=== PASSAGE ===
Image of Mercury as he appeared to me in February of 2015
A yellow-orange figure with wings sprouting from his head. He has large orange eyes which his orange helmet cannot contain. His arms are held tight to his body, one hand clutches a book and the other is open like a claw. A billowing garment hangs from his waist, concealing one leg, the other boasts a winged ankle.
This image was at once one of the most clear and one of the least surprising: active, winged, and helmed, he strongly resembles many traditional images of Mercury and Hermes, though he lacks the Caduceus.
On the Spiritus Mundi mailing list, Christopher Warnock often complains of the way in which Mercury retrograde seems to have been chosen as a New Age scapegoat: along with Luna Void-of-Course, it seems to have absorbed all the “negativity” and malific influence that was (traditionally) ascribed to numerous planetary aspects and interactions. Although I have only a little more interaction with the New Age community than I have with traditional astrologers, I can definitely see this dynamic at work. Rufus Opus has talked about the magical “storms” associated with bad astrological “weather” like Mercury retrograde in the context of his Hermetic practice.
For myself, I have an interesting relationship with Mercury in general and the retrograde period in particular. You see, while I’ve seen everyone else scrambling around me trying to deal with unanticipated communication, computer, and travel related disasters, I’ve never personally experienced any difference. I’ve never noticed periods of my magic backfiring, only to later discover that Mercury was running backwards. I kind of thought it might just be that New Age hooey. Specifically, I thought that people were just more self-conscious about the sorts of disasters they were already living with every day—you know, just like I was.
Then I discovered that I was born under Mercury retrograde.

=== EXTRACTED MATERIAL ===
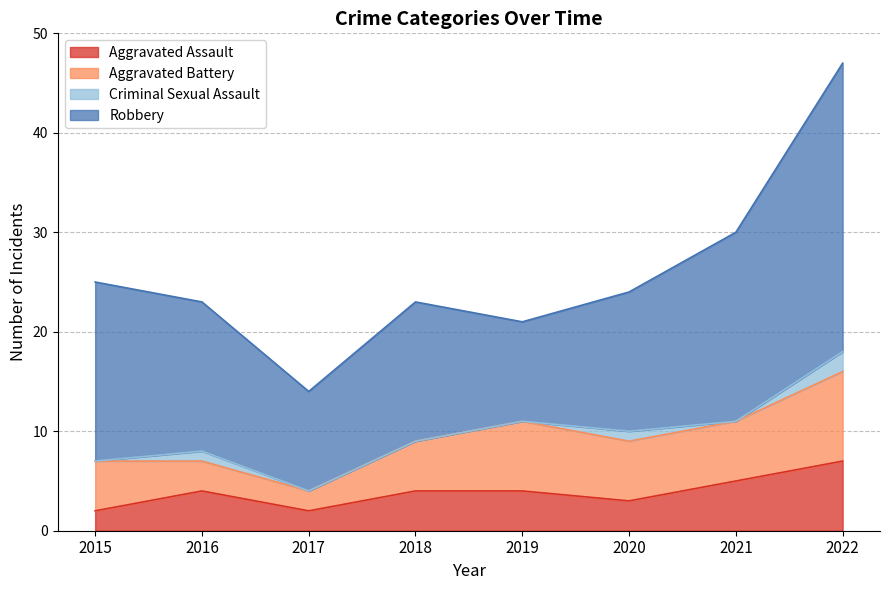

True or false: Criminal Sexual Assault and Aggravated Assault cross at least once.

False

==

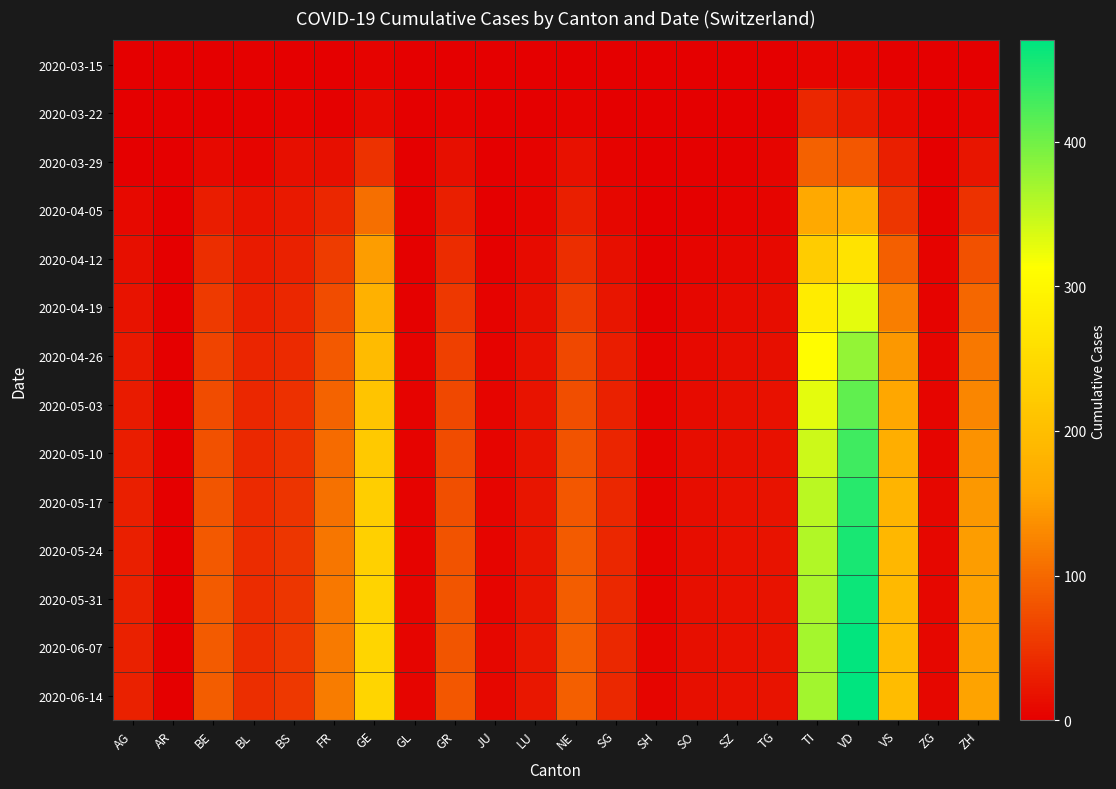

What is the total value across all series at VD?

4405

=== PROMPT 1 ===
Please answer these about the Mercury piece:
(a) What does the figure clutch in one hand?
(b) Which traditional attribute does the image lack?
(c) On which mailing list does Christopher Warnock complain about Mercury retrograde?
=== PROMPT 2 ===
Pick up the Mercury piece after its final sentence and carry it forward in the same first-person voice.

=== RESULT 1 ===
(a) A book.
(b) The Caduceus.
(c) The Spiritus Mundi mailing list.

=== RESULT 2 ===
Although I don’t have hard data to compare to, and I’m still dealing with the fallout in a lot of ways, I do feel that the Venus talisman and tincture I made in preparation for that retrograde period helped me get through relatively unscathed. So, in anticipation of the upcoming Mercury retrograde, Aradia and I decided to put together some talismans along similar lines.
Now, in a magical fantasy world where we’re planning further than two weeks ahead, we’d have done that a week or so ago, before the “pre-retrograde period” I keep reading about. In that same magical fantasy world, though, sticking to one’s daily practice would be fun and easy, not real effort, and I would already have fixed everything that’s wrong with my brain years ago.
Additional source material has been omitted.